Page 1 of 1

Searching for Missing Spaces in Content

Posted: Tue Jan 31, 2023 9:33 pm
by tpopp
Is there a way to globally search for missing spaces in Author or Text mode following a closing DITA element and insert the missing space?
For example, find <ph some text />X and replace it with <ph some text /> X
Basically, search for any character following a closing element tag that is not punctuation, like a comma, period, question mark, etc.?
It seems easy to insert DITA elements in Author mode and forget to put a blank space after them in you are showing Full tags.

Re: Searching for Missing Spaces in Content

Posted: Wed Feb 01, 2023 5:09 am
by chrispitude
Hi tpopp,

You could open Window > Show View > XPath/XQuery Builder, then search for the following XPath expression:

Code: Select all

//(ph|b|u|i|codeph)[matches(., '[A-Z][a-z]$')][following-sibling::node()[1][matches(., '^[A-Za-z]')]]
This searches for any <ph>, <b>, <u>, or <i> element that ends in a letter, followed by plaintext or another element that also begins with a letter. You can add more elements to the list as needed. If you know regular expressions, you can adjust the match() pattern to include additional character types.

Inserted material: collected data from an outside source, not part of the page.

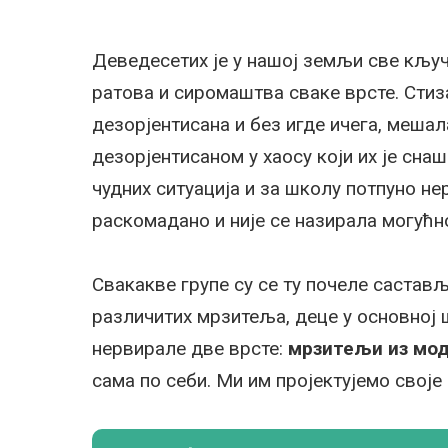
Деведесетих је у нашој земљи све кључ
ратова и сиромаштва сваке врсте. Стиза
дезорјентисана и без игде ичега, меша
дезорјентисаном у хаосу који их је сна
чудних ситуација и за школу потпуно не
раскомадано и није се назирала могућн
Свакакве групе су се ту почеле састављ
различитих мрзитеља, деце у основној 
нервирале две врсте:
мрзитељи из мод
сама по себи. Ми им пројектујемо своје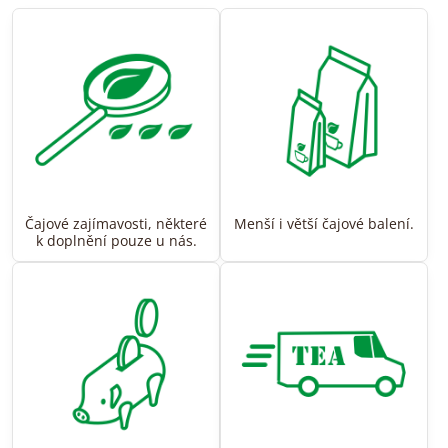
Čajové zajímavosti, některé
Menší i větší čajové balení.
k doplnění pouze u nás.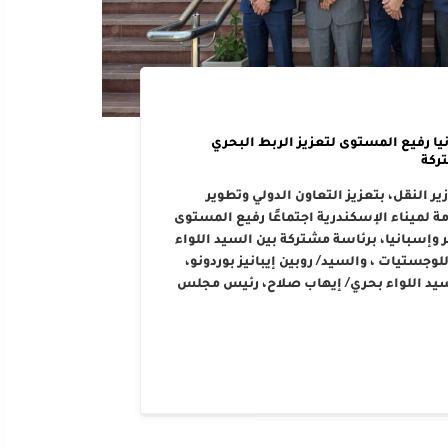
يا رفيع المستوى لتعزيز الربط البحري
ركة
ر النقل، بتعزيز التعاون الدولي وتطوير
 لميناء الإسكندرية اجتماعًا رفيع المستوى
وإسبانيا، برئاسة مشتركة بين السيد اللواء
وجستيات ، والسيد/ روبين إيبانيز بوردونو،
سيد اللواء بحري/ إيهاب صلاح، رئيس مجلس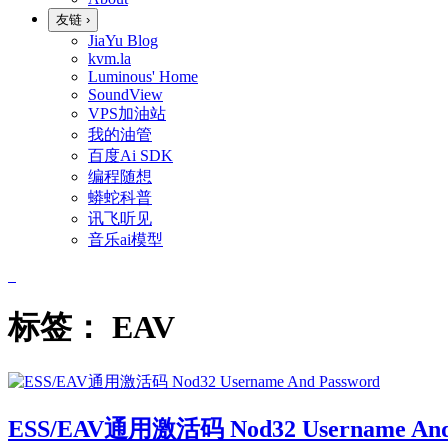
友链
›
JiaYu Blog
kvm.la
Luminous' Home
SoundView
VPS加油站
我的油管
百度Ai SDK
编程随想
蟒蛇科普
讯飞听见
音乐ai模型
标签：
EAV
ESS/EAV通用激活码 Nod32 Username And 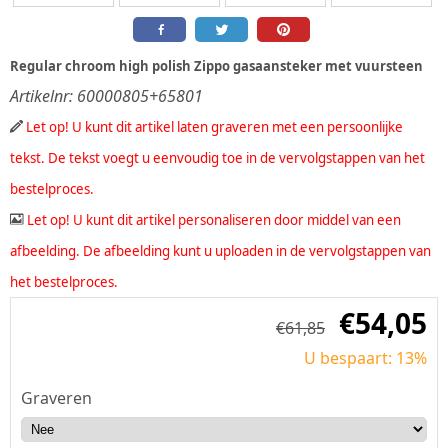
Regular chroom high polish Zippo gasaansteker met vuursteen
Artikelnr:
60000805+65801
Let op! U kunt dit artikel laten graveren met een persoonlijke
tekst. De tekst voegt u eenvoudig toe in de vervolgstappen van het
bestelproces.
Let op! U kunt dit artikel personaliseren door middel van een
afbeelding. De afbeelding kunt u uploaden in de vervolgstappen van
het bestelproces.
€
54,05
€
61,85
U bespaart: 13%
Graveren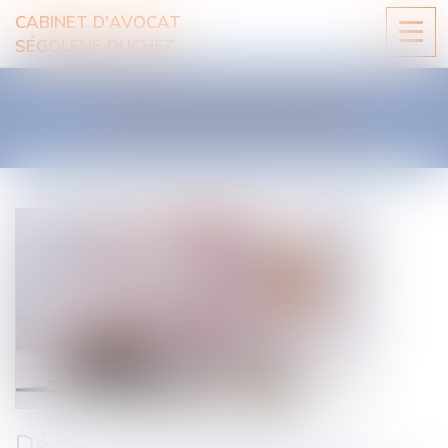
CABINET D'AVOCAT
Ouvri
SÉGOLÈNE DUCHEZ
le
men
LES ACTUALITÉS
Déduction du préjudice des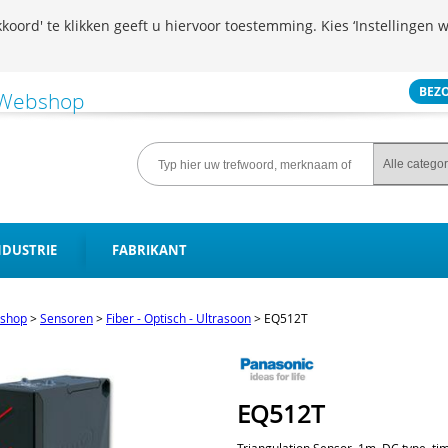
koord' te klikken geeft u hiervoor toestemming. Kies ‘Instellingen w
BEZ
NDUSTRIE
FABRIKANT
shop
>
Sensoren
>
Fiber - Optisch - Ultrasoon
>
EQ512T
EQ512T
Triangulation Sensor, 1m, DC type, ti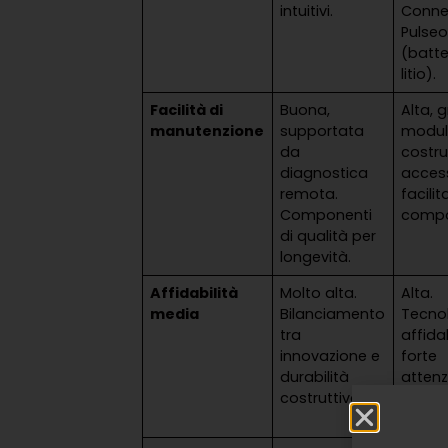
intuitivi.
Conne
Pulse
(batte
litio).
Facilità di
Buona,
Alta, 
manutenzione
supportata
modul
da
costru
diagnostica
acces
remota.
facilit
Componenti
compo
di qualità per
longevità.
Affidabilità
Molto alta.
Alta.
media
Bilanciamento
Tecno
tra
affida
innovazione e
forte
durabilità
attenz
costruttiva.
alla s
operat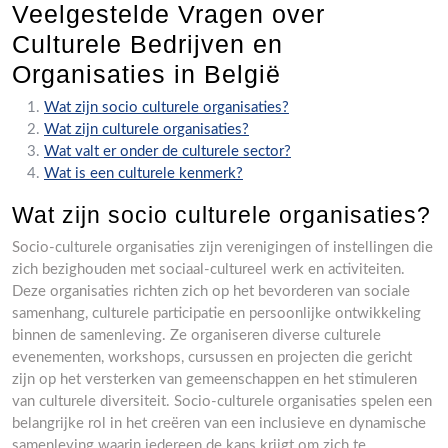
Veelgestelde Vragen over
Culturele Bedrijven en
Organisaties in België
Wat zijn socio culturele organisaties?
Wat zijn culturele organisaties?
Wat valt er onder de culturele sector?
Wat is een culturele kenmerk?
Wat zijn socio culturele organisaties?
Socio-culturele organisaties zijn verenigingen of instellingen die
zich bezighouden met sociaal-cultureel werk en activiteiten.
Deze organisaties richten zich op het bevorderen van sociale
samenhang, culturele participatie en persoonlijke ontwikkeling
binnen de samenleving. Ze organiseren diverse culturele
evenementen, workshops, cursussen en projecten die gericht
zijn op het versterken van gemeenschappen en het stimuleren
van culturele diversiteit. Socio-culturele organisaties spelen een
belangrijke rol in het creëren van een inclusieve en dynamische
samenleving waarin iedereen de kans krijgt om zich te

To consider elements that might have variable text, you can include elements that have @keyref:

Code: Select all

//(ph|b|u|i|codeph)[matches(., '[A-Z][a-z]$') or @keyref][following-sibling::node()[1][matches(., '^[A-Za-z]')]]
In regular expressions, "^" matches the beginning of a string and "$" matches the end of the string. You can flip the XPath expression around as follows to search the beginning of elements too:

Code: Select all

//(ph|b|u|i|codeph)[matches(., '^[A-Z][a-z]')][preceding-sibling::node()[1][matches(., '[A-Za-z]$')]]
You could even turn these into Schematron checks so they would be interactively highlighted in the editing window in real-time.

Re: Searching for Missing Spaces in Content

Posted: Wed Feb 01, 2023 8:52 am
by Radu
Hi,

The alternative using Oxygen's "Find/Replace in Files" dialog, search for something like </(ph|b|u|i|codeph)>[a-zA-Z]+ with the "Regular expression" checkbox checked.

Regards,
Radu

Re: Searching for Missing Spaces in Content

Posted: Wed Feb 01, 2023 8:54 am
by Radu
About this useful remark from Chris:
You could even turn these into Schematron checks so they would be interactively highlighted in the editing window in real-time.
There is this article on the Oxygen XML blog about adding your own Schematron schema to a DITA framework configuration:
https://blog.oxygenxml.com/topics/shari ... rules.html

Regards,
Radu

Re: Searching for Missing Spaces in Content

Posted: Wed Feb 01, 2023 4:36 pm
by tpopp
Radu wrote: Wed Feb 01, 2023 8:52 am Hi,

The alternative using Oxygen's "Find/Replace in Files" dialog, search for something like </(ph|b|u|i|codeph)>[a-zA-Z]+ with the "Regular expression" checkbox checked.

Regards,
Radu
Radu,
This seems to work, thank you! What is the + for at the end? If I want to do this as a global search in O2, can I do that? What about if I want to insert the space in an individual occurrence or globally? Can you save regular expression find/replace strings in O2 for others to use?

Re: Searching for Missing Spaces in Content

Posted: Wed Feb 01, 2023 5:05 pm
by chrispitude
And for either method (regular-expression search or XPath search), you can create a test topic with example constructs that should be found or not found, then experiment on that single file with the scope set to Current File. This can save time and build confidence in the technique before you apply it to a larger scope.